What do you think is the best way to do this? Or do you think that the best most "efficient" way differs for each domain?

Perhaps you are too focused on the ideal of "efficiency". Seems like another form of procrastination.

Just get started. The Richard Feynman technique is very productive. Ask a question, and then research until you answer it. Along the way you will ask many other questions. Once you answer the first question, pick the most interesting new question and repeat. Before you know it, you will be more knowledgeable in that area than the average.
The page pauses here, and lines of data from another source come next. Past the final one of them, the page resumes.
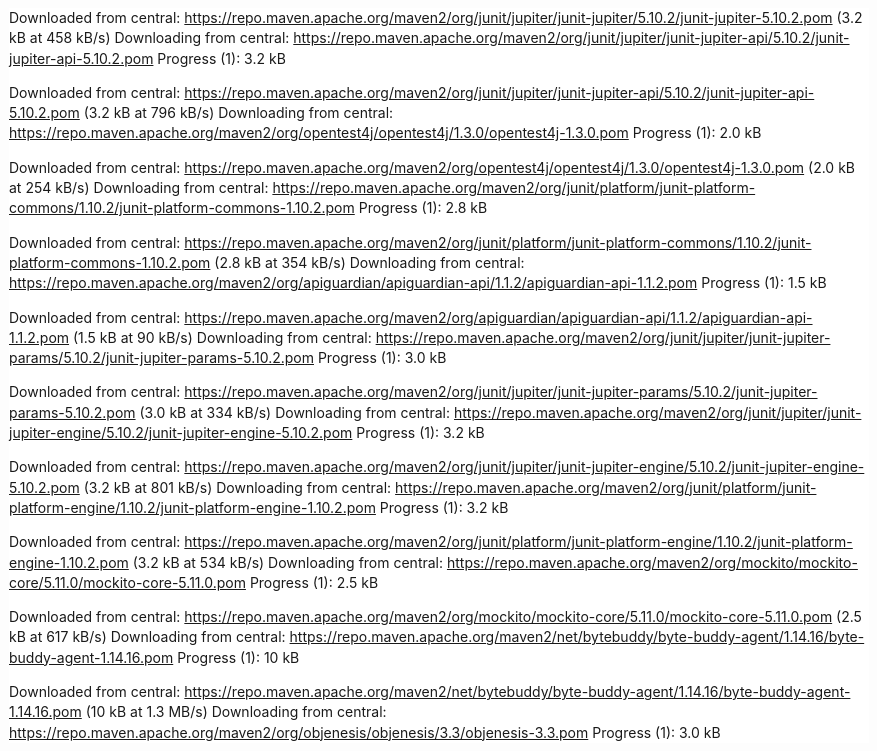 Downloaded from central: https://repo.maven.apache.org/maven2/org/junit/jupiter/junit-jupiter/5.10.2/junit-jupiter-5.10.2.pom (3.2 kB at 458 kB/s)
Downloading from central: https://repo.maven.apache.org/maven2/org/junit/jupiter/junit-jupiter-api/5.10.2/junit-jupiter-api-5.10.2.pom
Progress (1): 3.2 kB

Downloaded from central: https://repo.maven.apache.org/maven2/org/junit/jupiter/junit-jupiter-api/5.10.2/junit-jupiter-api-5.10.2.pom (3.2 kB at 796 kB/s)
Downloading from central: https://repo.maven.apache.org/maven2/org/opentest4j/opentest4j/1.3.0/opentest4j-1.3.0.pom
Progress (1): 2.0 kB

Downloaded from central: https://repo.maven.apache.org/maven2/org/opentest4j/opentest4j/1.3.0/opentest4j-1.3.0.pom (2.0 kB at 254 kB/s)
Downloading from central: https://repo.maven.apache.org/maven2/org/junit/platform/junit-platform-commons/1.10.2/junit-platform-commons-1.10.2.pom
Progress (1): 2.8 kB

Downloaded from central: https://repo.maven.apache.org/maven2/org/junit/platform/junit-platform-commons/1.10.2/junit-platform-commons-1.10.2.pom (2.8 kB at 354 kB/s)
Downloading from central: https://repo.maven.apache.org/maven2/org/apiguardian/apiguardian-api/1.1.2/apiguardian-api-1.1.2.pom
Progress (1): 1.5 kB

Downloaded from central: https://repo.maven.apache.org/maven2/org/apiguardian/apiguardian-api/1.1.2/apiguardian-api-1.1.2.pom (1.5 kB at 90 kB/s)
Downloading from central: https://repo.maven.apache.org/maven2/org/junit/jupiter/junit-jupiter-params/5.10.2/junit-jupiter-params-5.10.2.pom
Progress (1): 3.0 kB

Downloaded from central: https://repo.maven.apache.org/maven2/org/junit/jupiter/junit-jupiter-params/5.10.2/junit-jupiter-params-5.10.2.pom (3.0 kB at 334 kB/s)
Downloading from central: https://repo.maven.apache.org/maven2/org/junit/jupiter/junit-jupiter-engine/5.10.2/junit-jupiter-engine-5.10.2.pom
Progress (1): 3.2 kB

Downloaded from central: https://repo.maven.apache.org/maven2/org/junit/jupiter/junit-jupiter-engine/5.10.2/junit-jupiter-engine-5.10.2.pom (3.2 kB at 801 kB/s)
Downloading from central: https://repo.maven.apache.org/maven2/org/junit/platform/junit-platform-engine/1.10.2/junit-platform-engine-1.10.2.pom
Progress (1): 3.2 kB

Downloaded from central: https://repo.maven.apache.org/maven2/org/junit/platform/junit-platform-engine/1.10.2/junit-platform-engine-1.10.2.pom (3.2 kB at 534 kB/s)
Downloading from central: https://repo.maven.apache.org/maven2/org/mockito/mockito-core/5.11.0/mockito-core-5.11.0.pom
Progress (1): 2.5 kB

Downloaded from central: https://repo.maven.apache.org/maven2/org/mockito/mockito-core/5.11.0/mockito-core-5.11.0.pom (2.5 kB at 617 kB/s)
Downloading from central: https://repo.maven.apache.org/maven2/net/bytebuddy/byte-buddy-agent/1.14.16/byte-buddy-agent-1.14.16.pom
Progress (1): 10 kB

Downloaded from central: https://repo.maven.apache.org/maven2/net/bytebuddy/byte-buddy-agent/1.14.16/byte-buddy-agent-1.14.16.pom (10 kB at 1.3 MB/s)
Downloading from central: https://repo.maven.apache.org/maven2/org/objenesis/objenesis/3.3/objenesis-3.3.pom
Progress (1): 3.0 kB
AI can be a great assistant. It will do the legwork for you. But you need to verify to ensure that you are not fed hallucinations or erroneous information. With increasing knowledge and critical thinking you will get better at panning for knowledge gold.

Thanks!
Straight example: I use Android with Kotlin and Jetpack Compose. Both are amazing tech, cuts down LOC by a third, reduces complexity for large codebases massively.

ChatGPT is familiar with all of these techs. It has read the fucking manuals and oh god most people don't read them because they're not written for humans. This is the perfect environment for AI to thrive.

But it'll write code based on similar code around 2019 or so. A lot of code out there is terrible. Much of it was written by contractors who don't want to get the work done. These guys are happy to see complexity go up exponentially. Many people work as contractors and in agencies, quit, do their own thing, adopt shitty architectures that were worse than no architecture.

So we see applicants submitting this crappy code that they do understand, but we ask them why they picked this over the fancy new stuff. Most of the time they didn't pick anything. They told AI to do it, and AI went to where the puck was.

I mean I train AI to write the fancy new code. But you have to know what it should look like.